Originally posted by Nesster The argument that a given regulation accomplishes nothing by citing a few individuals or law breakers is not a good one. Regulation of course is aimed at reducing the overall rate of something - or increasing it, depending on what's aimed for. The fact that people run red lights and get into accidents does not invalidate traffic lights.
Also, taking an example of when photography changed the world (I think for the better, libertarians probably think for the worse): W. Eugene Smith's Minamata series.
Of course industry tried all the usual tactics to allow them to dump mercury, but public outcry caused regulations which curtailed the practice. Is there still mercury dumping? Probably. Is it on the pre-regulation scale? Definitely not.
Here's another thing about many regulations: initially 'controversial' because businesses resist these tooth and nail, eventually they become accepted as common practice... Yet, even more so than individual humans, corporations (and governments) will revert unless the regulations are enforced. The fact that they tend to be so complex (as I've written before) has to do with all the law suits filed by corporations & their lawyers' continuing search for loopholes and ways around the regulations. So if businesses just followed the damn laws instead of figuring out how to bypass them, the cost of regulation would be a lot less.
There does not need to be a regulation against mercury dumping. The people who are going to do it will, regardless of the regulations. What has curtailed the activity is the fact that people can seek huge monetary damages if health or property has been harmed by the dumping. What photographers and the media did was add transparency and shine a light on the issue. The regulations are irrelevant. If you can show you suffered harm from the dumping of mercury, then you will own the company. What happens to a company that gets caught dumping (even if there are no regulations)? The outrage from the public will bankrupt the company the the owners will have their faces plastered all over the internet and TV. The punishment imposed by the public and through civil suits will dwarf any government regulation or penalty.
The internet and individuals with cameras (still & video) will do more to combat abuse than any regulation. Civil courts and free markets will impose stiffer penalties than any government regulation. Anyone remember the ABC "Prime Time" story on Food Lion back in the 90's? They showed undercover video tape of Food Lion employees repackaging expired meats and unsanitary food handling conditions. Food Lion was the fastest growing chain at that time. The public reaction was so sever it almost bankrupted Food Lion. Food Lion was non-Union and had been fighting the union for years. Once the unedited tapes were in court (Food Lion sued ABC) we see that the events were staged by employees trying to unionize the workers and footage was edited to show Food Lion in the worst possible way.
The Lion's Share ABC worked with the union to create the story and ended up paying $5,000,000.00 in damages to Food Lion. Public opinion and the free markets are much stricter than any government regulation.
The banks in the Cayman Islands are relatively unregulated (compared to American Banks) and offer no form of deposit insurance, yet people put millions in those banks. The banks in the Cayman Islands do report information to the IRS for US account holders.
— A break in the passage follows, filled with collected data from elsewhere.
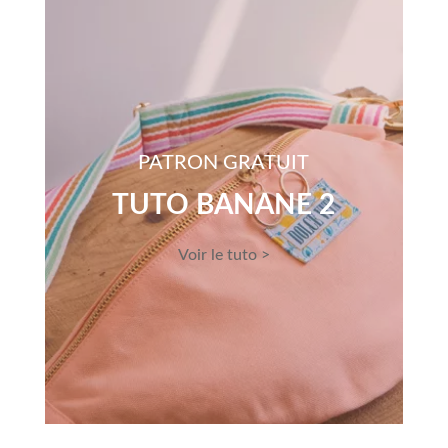
PATRON GRATUIT
TUTO BANANE 2
Voir le tuto >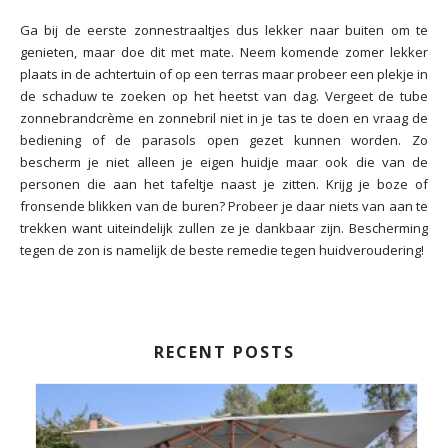
Ga bij de eerste zonnestraaltjes dus lekker naar buiten om te
genieten, maar doe dit met mate. Neem komende zomer lekker
plaats in de achtertuin of op een terras maar probeer een plekje in
de schaduw te zoeken op het heetst van dag. Vergeet de tube
zonnebrandcrème en zonnebril niet in je tas te doen en vraag de
bediening of de parasols open gezet kunnen worden. Zo
bescherm je niet alleen je eigen huidje maar ook die van de
personen die aan het tafeltje naast je zitten. Krijg je boze of
fronsende blikken van de buren? Probeer je daar niets van aan te
trekken want uiteindelijk zullen ze je dankbaar zijn. Bescherming
tegen de zon is namelijk de beste remedie tegen huidveroudering!
RECENT POSTS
Why do people put millions in minimally regulated, uninsured banks? If you think it is for money laundering then you have seen too many movies. Their banks have an excellent reputation for quality investments and low risk. If that reputation were to come into question people would withdraw their money and the banks would fail. There is no need for regulations. Basic laws regarding property rights and civil liberties are all that need to be enforced.
Free markets eliminate the complexity. To use the credit rating agencies as an example. Prior to the regulations the agencies worked for the buyer and IF you wanted to hire an agency to evaluate the quality of the debt in question you could, but you did not have to. You could buy un-rated debt. Several companies developed reputations for high quality debt and they could sell on reputation. If the debt is structured so that it is too complicated for the buyer to understand they can hire a rating agency, but that adds cost and lowers the value of the debt. Sellers had an incentive to provide high quality debt that was not complex in structure. Since the credit rating agency worked for the buyer, they had every incentive to protect the buyer from buying toxic debt. How much of the current crisis could have been avoided if the current regulations had not been in place?
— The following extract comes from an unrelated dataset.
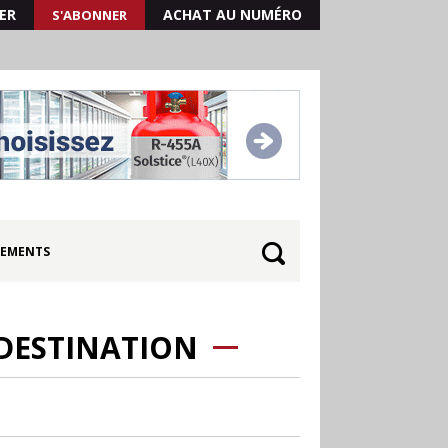
ER
ACHAT AU NUMÉRO
S'ABONNER
EMENTS
 DESTINATION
A Brief History of Credit Rating Agencies: How Financial Regulation Entrenched this Industry's Role in the Subprime Mortgage Debacle of 2007 - 2008 | Mercatus
You may not like my use of specific examples to prove a point, but I think it is pointless to talk is broad/vague/general terms. The real world effects are not broad/vague/general. I prefer to look at real world effects of these regulations. Rating agencies made billions, debt sellers made billions, and debt buyers/taxpayers got screwed. Who were these regulations designed to protect?